Search code examples
pythongoogle-cloud-platformpython-asyncio

No speedup using asyncio for uploading a list of files using resumable upload links


I have a list of file paths and their resumable upload links for uploading to GCS buckets. I implemented this normally and then using asyncio, and find no improvements in the speed of execution. Would appreciate any inputs, thanks.

from asyncio import run, gather
import requests 

async def uploadFile(UPLOAD_URL, LOCAL_PATH):
    with open(LOCAL_PATH, 'rb') as f:
        data = f.read()
    requests.put(UPLOAD_URL, data=data)

async def uploadFiles(path_and_url):
    uploads = [uploadFile(dic['upload_url'], dic['local_path']) for dic in path_and_url]
    await gather(*uploads)

run(uploadFiles(path_and_url))

Using async functions in the uploadFile option speeds up my code by about 15%, anything further I can do? Thanks!

import aiohttp, aiofiles

async def uploadFile(UPLOAD_URL, LOCAL_PATH):
    async with aiofiles.open(LOCAL_PATH, 'rb') as f:
        data = await f.read()
    # httpx.put(UPLOAD_URL, data=data)
        async with aiohttp.ClientSession() as session:
            async with session.put(UPLOAD_URL, data=data) as resp:
                print(f"{LOCAL_PATH} -> {resp}")
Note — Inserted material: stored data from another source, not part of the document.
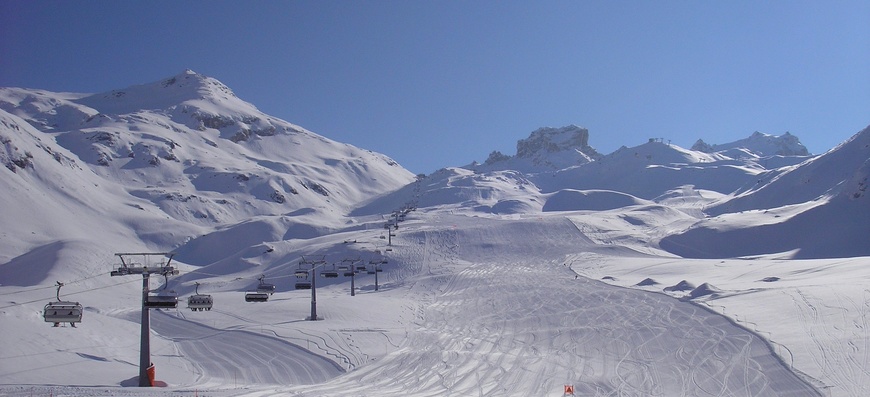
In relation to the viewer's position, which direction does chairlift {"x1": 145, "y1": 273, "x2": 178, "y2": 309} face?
facing away from the viewer

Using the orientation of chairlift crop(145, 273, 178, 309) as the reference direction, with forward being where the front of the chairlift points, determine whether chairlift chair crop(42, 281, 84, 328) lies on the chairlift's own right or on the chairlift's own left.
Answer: on the chairlift's own left
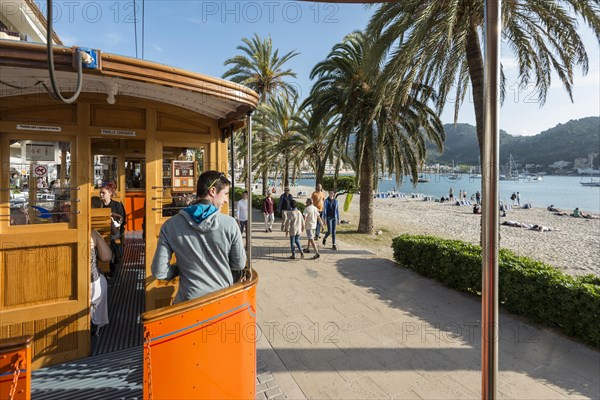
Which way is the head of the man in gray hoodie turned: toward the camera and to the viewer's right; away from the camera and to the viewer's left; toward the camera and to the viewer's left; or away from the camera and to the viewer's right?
away from the camera and to the viewer's right

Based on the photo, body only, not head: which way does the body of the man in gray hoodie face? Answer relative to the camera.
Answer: away from the camera

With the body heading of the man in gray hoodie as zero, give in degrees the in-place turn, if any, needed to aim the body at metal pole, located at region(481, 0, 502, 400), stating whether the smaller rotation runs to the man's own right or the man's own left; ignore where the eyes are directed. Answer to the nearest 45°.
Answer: approximately 135° to the man's own right

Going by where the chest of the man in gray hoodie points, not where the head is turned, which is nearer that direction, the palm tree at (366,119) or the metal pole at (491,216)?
the palm tree

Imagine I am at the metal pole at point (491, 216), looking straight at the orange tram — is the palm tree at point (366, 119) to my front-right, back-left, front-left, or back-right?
front-right
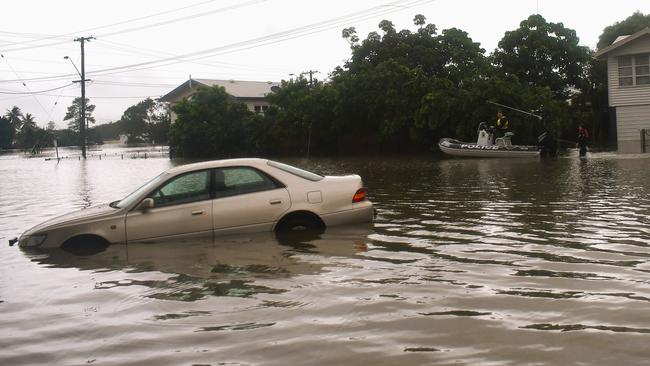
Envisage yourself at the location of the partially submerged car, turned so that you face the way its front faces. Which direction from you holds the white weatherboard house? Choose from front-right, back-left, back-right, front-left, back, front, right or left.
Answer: back-right

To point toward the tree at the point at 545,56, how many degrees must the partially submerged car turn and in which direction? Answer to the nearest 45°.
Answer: approximately 135° to its right

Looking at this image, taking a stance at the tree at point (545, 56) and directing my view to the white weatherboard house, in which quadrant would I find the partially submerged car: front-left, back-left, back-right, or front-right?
front-right

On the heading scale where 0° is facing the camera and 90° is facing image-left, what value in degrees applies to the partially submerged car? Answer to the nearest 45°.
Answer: approximately 90°
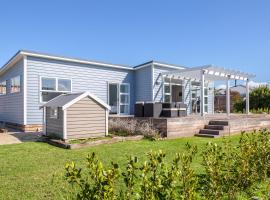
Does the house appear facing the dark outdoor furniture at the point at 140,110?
yes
async def uploadFiles(path_and_url):
    uploads = [uploadFile(dic['upload_url'], dic['local_path']) for dic in path_and_url]
    await gather(*uploads)

Solution

  • All you did is not wrong there are some optimizations I have made it can speed up your code as well. You were creating a new session on every file upload which is not optimal and could spend more time and resources than creating it once and using it for all requests.

    import asyncio
    
    import aiofiles
    import aiohttp
    
    
    async def upload_file(session, upload_url, local_path):
        async with aiofiles.open(local_path, 'rb') as fp:
            file_content = await fp.read()
            response = session.put(upload_url, data=file_content)
    
    
    async def upload_files(paths):
        async with aiohttp.ClientSession() as session:
            await asyncio.gather(*[upload_file(session, **path) for path in paths])
    
    
    async def main():
        await upload_files([
            {'upload_url': 'https://.../', 'local_path': '/home/suraj/Downloads/1.png'},
            {'upload_url': 'https://.../', 'local_path': '/home/suraj/Downloads/2.png'},
            {'upload_url': 'https://.../', 'local_path': '/home/suraj/Downloads/3.png'},
            {'upload_url': 'https://.../', 'local_path': '/home/suraj/Downloads/4.png'},
        ])
    
    
    if __name__ == "__main__":
        loop = asyncio.get_event_loop()
        loop.run_until_complete(main())